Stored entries
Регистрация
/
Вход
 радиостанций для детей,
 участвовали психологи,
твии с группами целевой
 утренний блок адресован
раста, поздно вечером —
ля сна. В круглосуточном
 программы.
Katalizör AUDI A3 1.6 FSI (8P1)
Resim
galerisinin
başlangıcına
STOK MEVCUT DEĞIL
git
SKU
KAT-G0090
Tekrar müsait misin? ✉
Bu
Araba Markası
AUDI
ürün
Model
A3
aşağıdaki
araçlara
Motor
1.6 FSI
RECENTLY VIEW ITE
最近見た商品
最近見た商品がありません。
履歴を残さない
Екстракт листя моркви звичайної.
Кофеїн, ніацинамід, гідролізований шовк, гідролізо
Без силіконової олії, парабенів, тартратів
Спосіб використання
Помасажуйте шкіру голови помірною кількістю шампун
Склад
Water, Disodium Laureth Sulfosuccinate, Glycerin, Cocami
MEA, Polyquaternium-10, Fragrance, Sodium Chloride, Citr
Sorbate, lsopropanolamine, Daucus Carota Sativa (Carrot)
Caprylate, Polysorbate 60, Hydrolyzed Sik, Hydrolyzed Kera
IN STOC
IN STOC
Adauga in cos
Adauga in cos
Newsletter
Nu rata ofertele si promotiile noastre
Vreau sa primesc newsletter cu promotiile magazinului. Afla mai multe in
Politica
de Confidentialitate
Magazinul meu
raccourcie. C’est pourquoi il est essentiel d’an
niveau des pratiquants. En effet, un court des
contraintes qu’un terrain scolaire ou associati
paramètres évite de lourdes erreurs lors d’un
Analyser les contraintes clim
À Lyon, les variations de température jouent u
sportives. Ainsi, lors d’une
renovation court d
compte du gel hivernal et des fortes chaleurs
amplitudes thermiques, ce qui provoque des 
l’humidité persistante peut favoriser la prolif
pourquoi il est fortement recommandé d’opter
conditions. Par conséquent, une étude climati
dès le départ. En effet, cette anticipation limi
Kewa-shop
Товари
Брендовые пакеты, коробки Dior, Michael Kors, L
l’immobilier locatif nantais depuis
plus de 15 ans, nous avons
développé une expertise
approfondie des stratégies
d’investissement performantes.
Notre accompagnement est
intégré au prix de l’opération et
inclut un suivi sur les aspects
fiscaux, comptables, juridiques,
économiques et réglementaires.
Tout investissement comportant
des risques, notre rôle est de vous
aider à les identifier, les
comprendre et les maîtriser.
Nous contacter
==
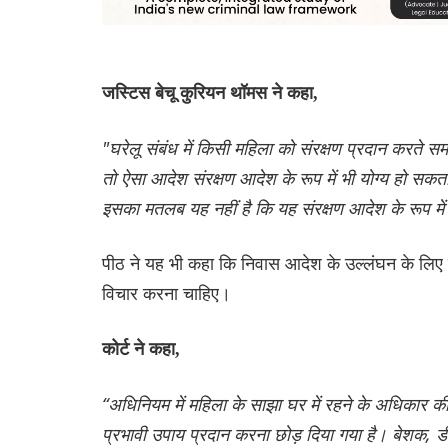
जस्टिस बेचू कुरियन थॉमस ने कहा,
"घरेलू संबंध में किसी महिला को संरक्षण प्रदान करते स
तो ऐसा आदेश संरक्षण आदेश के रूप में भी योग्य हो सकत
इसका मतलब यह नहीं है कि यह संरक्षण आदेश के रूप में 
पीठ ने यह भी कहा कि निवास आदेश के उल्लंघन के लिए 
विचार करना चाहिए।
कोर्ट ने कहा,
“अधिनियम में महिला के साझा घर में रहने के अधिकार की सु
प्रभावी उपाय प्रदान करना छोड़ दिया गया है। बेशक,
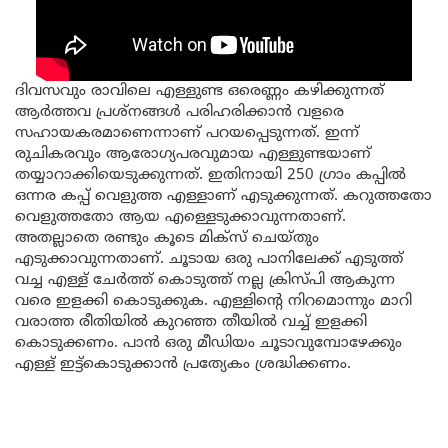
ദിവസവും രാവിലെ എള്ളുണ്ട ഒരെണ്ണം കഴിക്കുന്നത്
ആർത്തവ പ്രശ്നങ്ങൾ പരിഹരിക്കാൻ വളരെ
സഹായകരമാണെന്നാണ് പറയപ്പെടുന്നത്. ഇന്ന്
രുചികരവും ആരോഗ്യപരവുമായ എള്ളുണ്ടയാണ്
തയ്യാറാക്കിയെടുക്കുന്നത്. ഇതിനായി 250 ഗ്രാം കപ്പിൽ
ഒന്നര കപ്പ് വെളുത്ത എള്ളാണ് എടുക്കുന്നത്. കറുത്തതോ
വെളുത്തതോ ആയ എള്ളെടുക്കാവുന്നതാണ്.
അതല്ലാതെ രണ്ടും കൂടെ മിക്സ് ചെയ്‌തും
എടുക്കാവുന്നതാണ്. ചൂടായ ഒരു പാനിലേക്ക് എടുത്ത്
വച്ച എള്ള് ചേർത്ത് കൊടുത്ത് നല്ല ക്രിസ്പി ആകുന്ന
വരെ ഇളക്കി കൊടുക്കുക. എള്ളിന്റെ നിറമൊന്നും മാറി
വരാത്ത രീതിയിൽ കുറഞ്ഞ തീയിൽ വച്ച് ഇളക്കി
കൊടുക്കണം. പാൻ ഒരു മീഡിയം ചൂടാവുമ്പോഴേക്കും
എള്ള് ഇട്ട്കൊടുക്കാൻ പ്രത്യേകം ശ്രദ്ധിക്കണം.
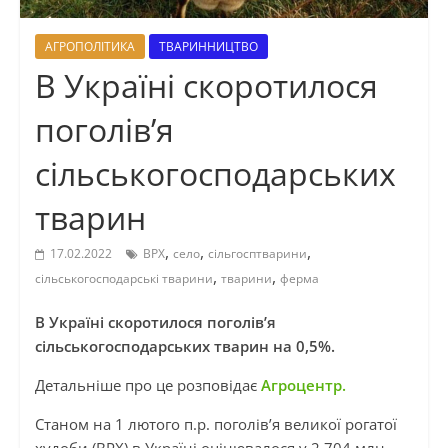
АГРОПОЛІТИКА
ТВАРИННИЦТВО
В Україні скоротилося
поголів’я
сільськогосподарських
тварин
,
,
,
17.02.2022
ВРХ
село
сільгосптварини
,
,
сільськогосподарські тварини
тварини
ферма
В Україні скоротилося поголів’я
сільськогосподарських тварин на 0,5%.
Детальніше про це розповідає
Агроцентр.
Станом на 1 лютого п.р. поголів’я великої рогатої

#### [Work item]
Lay out the data from the line with "जस्टिस बेचू कुरियन" through the line with "अधिकार की सु" as a JSON list of strings, one string per line, with blank lines left out.

#### [Output]
[
  "जस्टिस बेचू कुरियन थॉमस ने कहा,",
  "\"घरेलू संबंध में किसी महिला को संरक्षण प्रदान करते स",
  "तो ऐसा आदेश संरक्षण आदेश के रूप में भी योग्य हो सकत",
  "इसका मतलब यह नहीं है कि यह संरक्षण आदेश के रूप में ",
  "पीठ ने यह भी कहा कि निवास आदेश के उल्लंघन के लिए ",
  "विचार करना चाहिए।",
  "कोर्ट ने कहा,",
  "“अधिनियम में महिला के साझा घर में रहने के अधिकार की सु"
]